● **Extracted records**

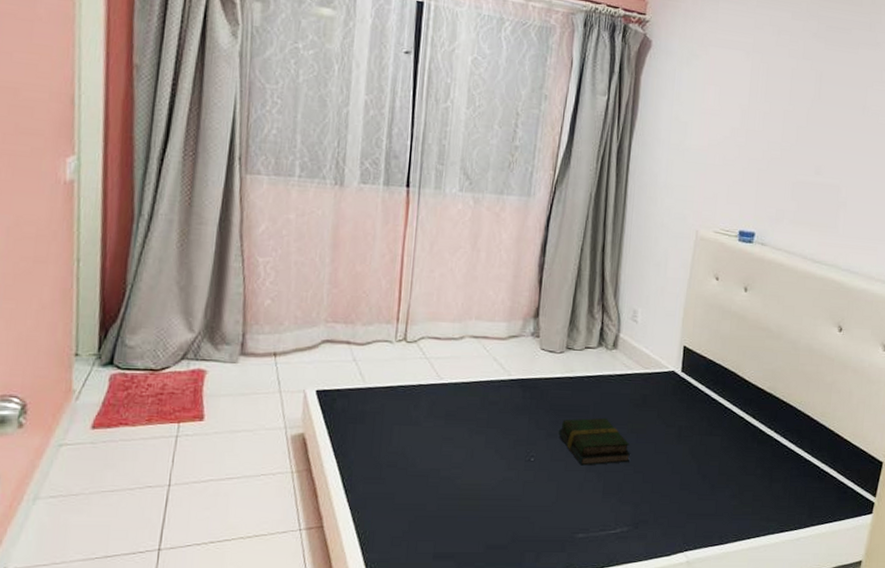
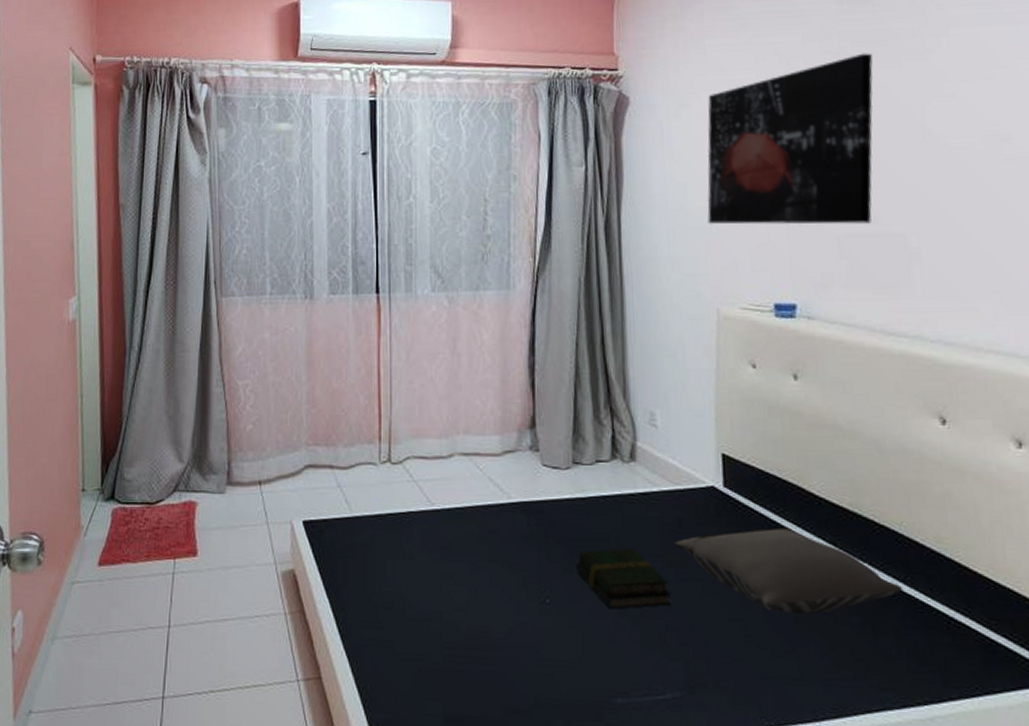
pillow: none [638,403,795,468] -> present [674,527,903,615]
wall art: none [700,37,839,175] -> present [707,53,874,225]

---

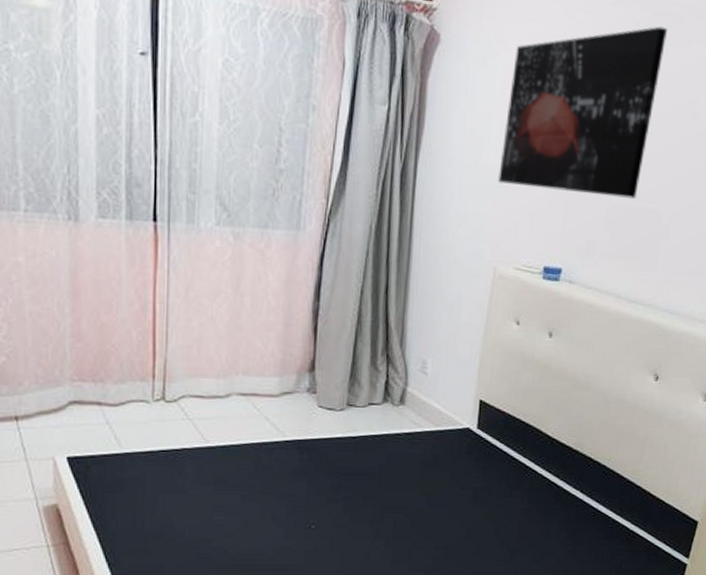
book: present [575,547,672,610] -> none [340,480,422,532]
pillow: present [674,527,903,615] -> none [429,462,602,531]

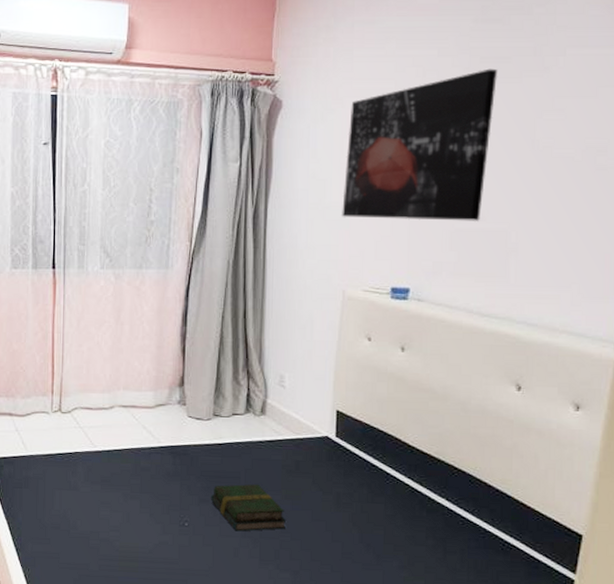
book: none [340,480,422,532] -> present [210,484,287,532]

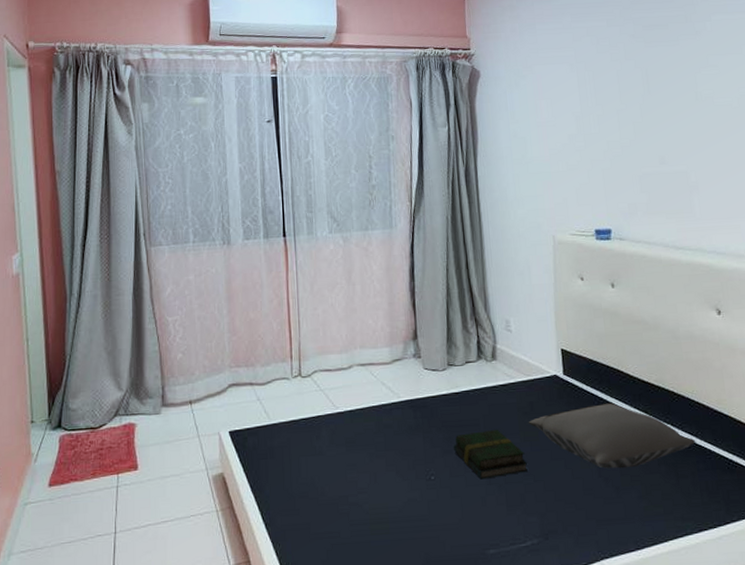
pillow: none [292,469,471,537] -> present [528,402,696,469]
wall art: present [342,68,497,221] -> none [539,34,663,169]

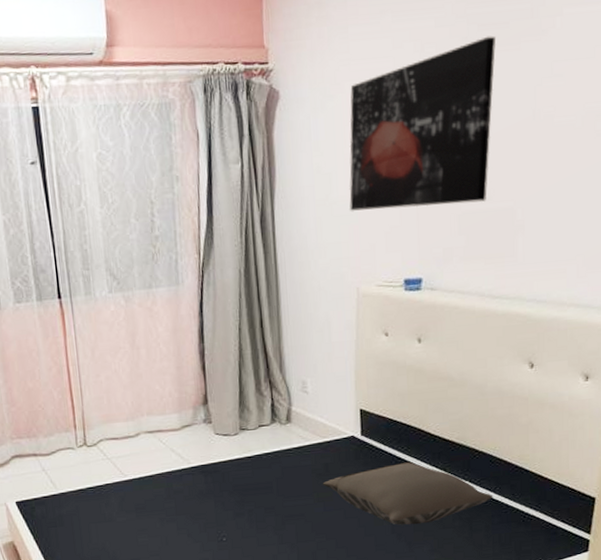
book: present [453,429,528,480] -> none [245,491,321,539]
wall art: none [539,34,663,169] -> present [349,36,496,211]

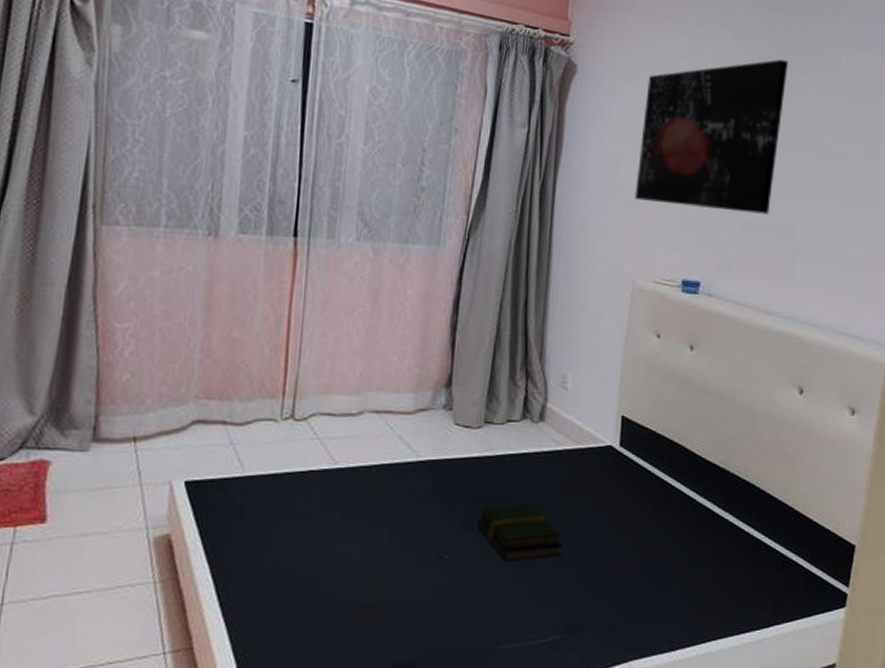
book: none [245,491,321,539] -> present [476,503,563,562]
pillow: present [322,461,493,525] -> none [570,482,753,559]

...

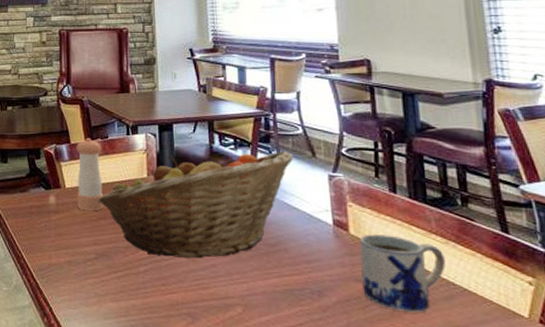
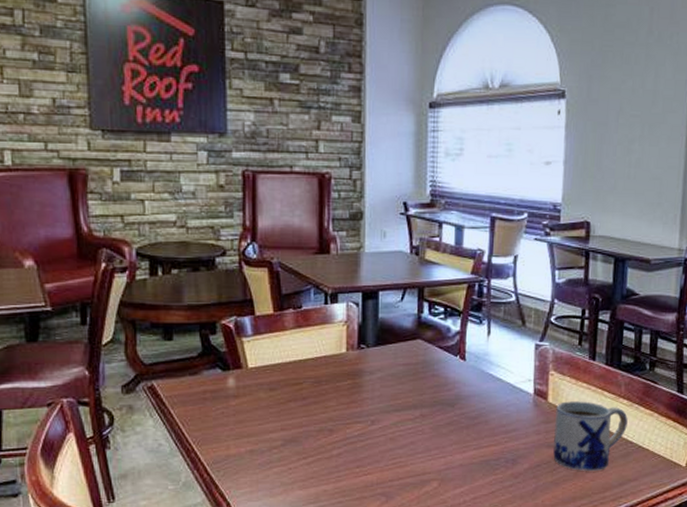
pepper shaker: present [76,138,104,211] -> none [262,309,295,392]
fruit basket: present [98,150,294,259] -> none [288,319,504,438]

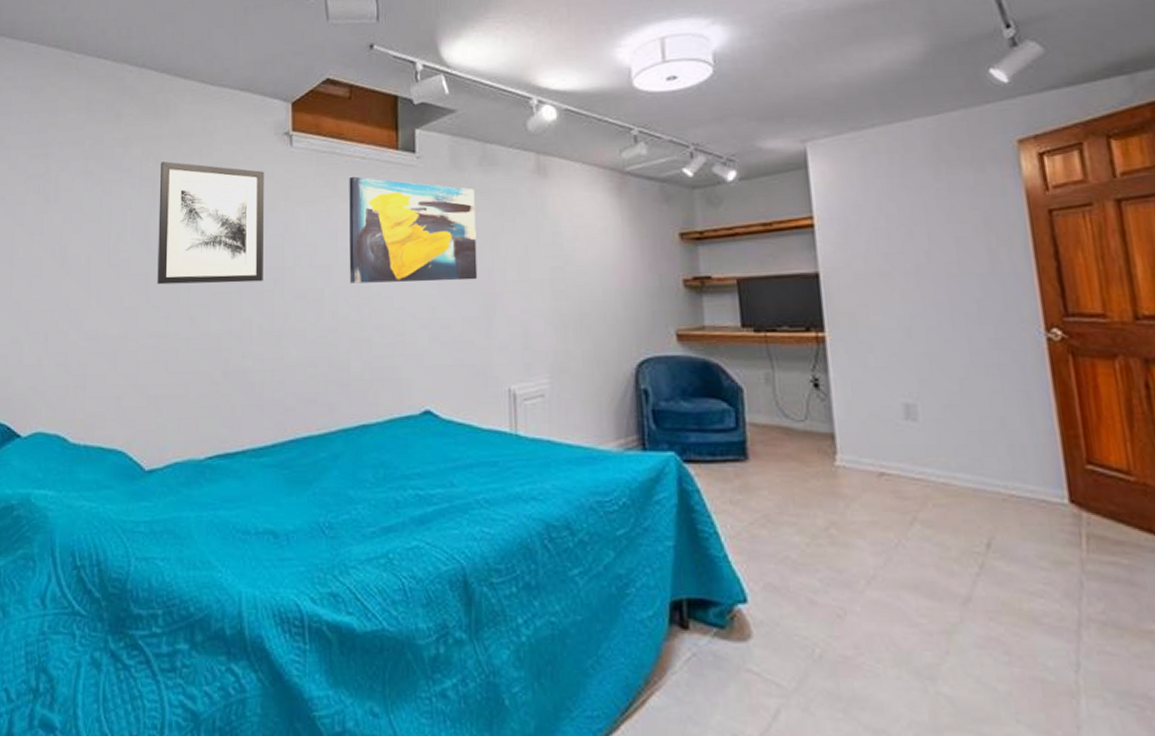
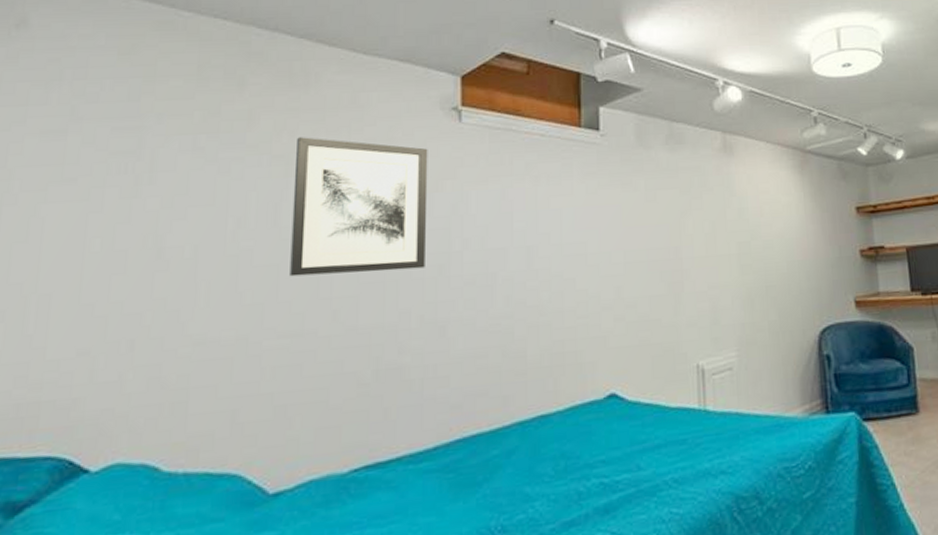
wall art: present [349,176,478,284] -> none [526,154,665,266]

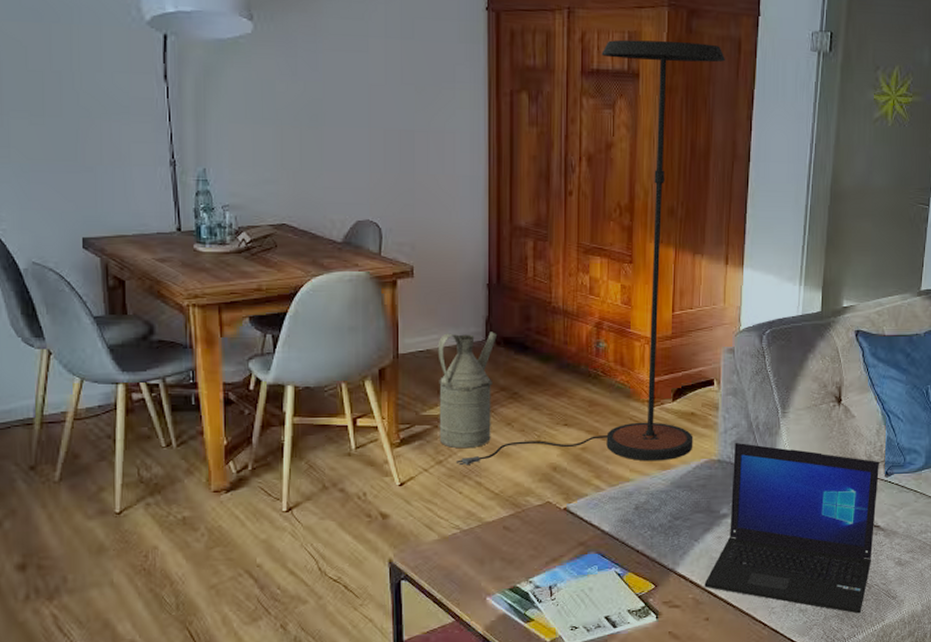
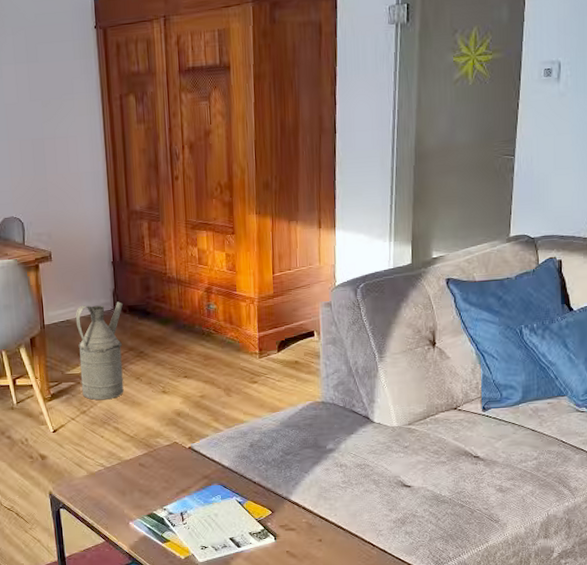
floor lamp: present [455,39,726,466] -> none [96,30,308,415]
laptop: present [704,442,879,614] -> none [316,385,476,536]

● **What to work on**
Your task is to restate, word for word, only those lines above that fall between the line holding "book: none [245,491,321,539]" and the line holding "pillow: present [322,461,493,525]", inclusive.

● **Exercise result**
book: none [245,491,321,539] -> present [476,503,563,562]
pillow: present [322,461,493,525] -> none [570,482,753,559]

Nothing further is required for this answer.